Ехали в двухместном купе фирменного поезда “Белоруссия”, скорый; ехал им и назад вместе со всеми, в одном купе с В. Л. Кондратьевым. В 2.45 ночи сошел в Смоленске, тихо, не разбудив его.
Когда отчалили от Москвы, перезнакомились, Кондратьев достал фляжку с коньяком, но себе налил на донышко и не притронулся, и пошли разговоры...
Тут надо записать, что Лазарев рассказывал под свежим впечатлением о своей стычке в цензором Сологдиным (о нем как-то рассказывал и Можаев; с ним он вел переговоры об издании второй книги своего романа) — из-за переписки Твардовского с кем-то, которую “Вопросы литературы” собрались опубликовать. Меня потрясла, рассказывал Лазарев, та ненависть, с которой Сологдин говорил о Твардовском. Он припомнил Твардовскому все, вплоть до главы о Сталине в поэме “За далью даль”. Тогда, сказал Лазарев, я напомнил ему, что Ленинская премия за поэму, кажется, не отменена. Но в глазах Сологдина прегрешений за Твардовским было и без того избыточно. Я понял, сказал Лазарев, как жутко они его, Твардовского, ненавидят — давней ненавистью.

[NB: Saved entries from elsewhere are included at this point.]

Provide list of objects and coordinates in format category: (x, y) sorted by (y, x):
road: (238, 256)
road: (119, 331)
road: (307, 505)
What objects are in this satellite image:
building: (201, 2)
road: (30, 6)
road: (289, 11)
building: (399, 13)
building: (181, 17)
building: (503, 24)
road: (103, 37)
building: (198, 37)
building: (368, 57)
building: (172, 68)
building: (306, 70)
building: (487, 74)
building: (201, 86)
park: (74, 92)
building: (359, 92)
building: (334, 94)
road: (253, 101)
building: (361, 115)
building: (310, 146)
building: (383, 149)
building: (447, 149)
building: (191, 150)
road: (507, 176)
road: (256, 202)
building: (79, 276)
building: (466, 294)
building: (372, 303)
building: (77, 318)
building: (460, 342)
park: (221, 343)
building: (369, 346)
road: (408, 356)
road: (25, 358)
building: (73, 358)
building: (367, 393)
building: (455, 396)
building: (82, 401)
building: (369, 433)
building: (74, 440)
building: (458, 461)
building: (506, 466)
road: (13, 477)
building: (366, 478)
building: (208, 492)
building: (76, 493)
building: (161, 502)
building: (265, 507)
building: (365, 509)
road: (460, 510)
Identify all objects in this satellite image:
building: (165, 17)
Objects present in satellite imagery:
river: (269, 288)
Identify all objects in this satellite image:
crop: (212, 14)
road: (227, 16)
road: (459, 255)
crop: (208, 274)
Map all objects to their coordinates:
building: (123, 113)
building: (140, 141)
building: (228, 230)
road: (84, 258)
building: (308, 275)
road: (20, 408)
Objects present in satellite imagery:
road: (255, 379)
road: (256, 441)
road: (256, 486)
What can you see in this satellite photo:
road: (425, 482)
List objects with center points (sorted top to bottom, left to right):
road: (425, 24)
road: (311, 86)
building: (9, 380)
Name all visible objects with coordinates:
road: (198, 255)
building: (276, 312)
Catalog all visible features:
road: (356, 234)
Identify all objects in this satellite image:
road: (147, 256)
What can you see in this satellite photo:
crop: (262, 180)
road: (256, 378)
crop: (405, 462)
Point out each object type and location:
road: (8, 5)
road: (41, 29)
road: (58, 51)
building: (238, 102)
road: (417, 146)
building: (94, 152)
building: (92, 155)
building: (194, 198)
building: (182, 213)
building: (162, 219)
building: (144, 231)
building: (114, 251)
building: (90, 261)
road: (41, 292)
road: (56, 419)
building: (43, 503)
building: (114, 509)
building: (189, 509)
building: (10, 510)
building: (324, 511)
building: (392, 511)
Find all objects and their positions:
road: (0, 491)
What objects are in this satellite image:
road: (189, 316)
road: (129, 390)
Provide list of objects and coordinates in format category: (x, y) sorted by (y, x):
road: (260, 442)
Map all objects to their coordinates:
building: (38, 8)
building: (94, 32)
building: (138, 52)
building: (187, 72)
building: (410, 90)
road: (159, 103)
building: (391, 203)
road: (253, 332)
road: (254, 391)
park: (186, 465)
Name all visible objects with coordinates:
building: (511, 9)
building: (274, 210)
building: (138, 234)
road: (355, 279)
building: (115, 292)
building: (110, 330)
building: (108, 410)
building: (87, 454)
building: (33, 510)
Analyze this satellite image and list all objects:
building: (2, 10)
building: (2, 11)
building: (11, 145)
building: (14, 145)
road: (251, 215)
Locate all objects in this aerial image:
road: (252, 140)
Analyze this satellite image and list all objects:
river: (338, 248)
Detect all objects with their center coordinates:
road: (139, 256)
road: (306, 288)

На обратном пути уже подвыпивший Еременко, директор “Советского писателя”, рассказывал о своих встречах-разговорах с Твардовским в ту пору, когда он, Еременко, служил в Цека, курировал “Новый мир” и “Октябрь”. В частности, он рассказывал, как однажды он звонил А. Т., приглашая его в Цека для очередной беседы. А. Т. в таких случаях молча выслушивал приглашение, переспрашивал иногда, когда и к какому часу, потом говорил: “Хорошо, буду” — и вешал трубку. Он был человеком дисциплины, и ему не приходило в голову, что голосу из Цека можно не повиноваться, возражать. “Хорошо, буду”, приходил, выслушивал, что ему наговаривали, прощался, уходил, иногда сказав что-нибудь вроде того, что вы все-таки не все поняли верно, не во всем разобрались, но это говорил спокойно, со вздохом, сожалея больше, чем возмущаясь.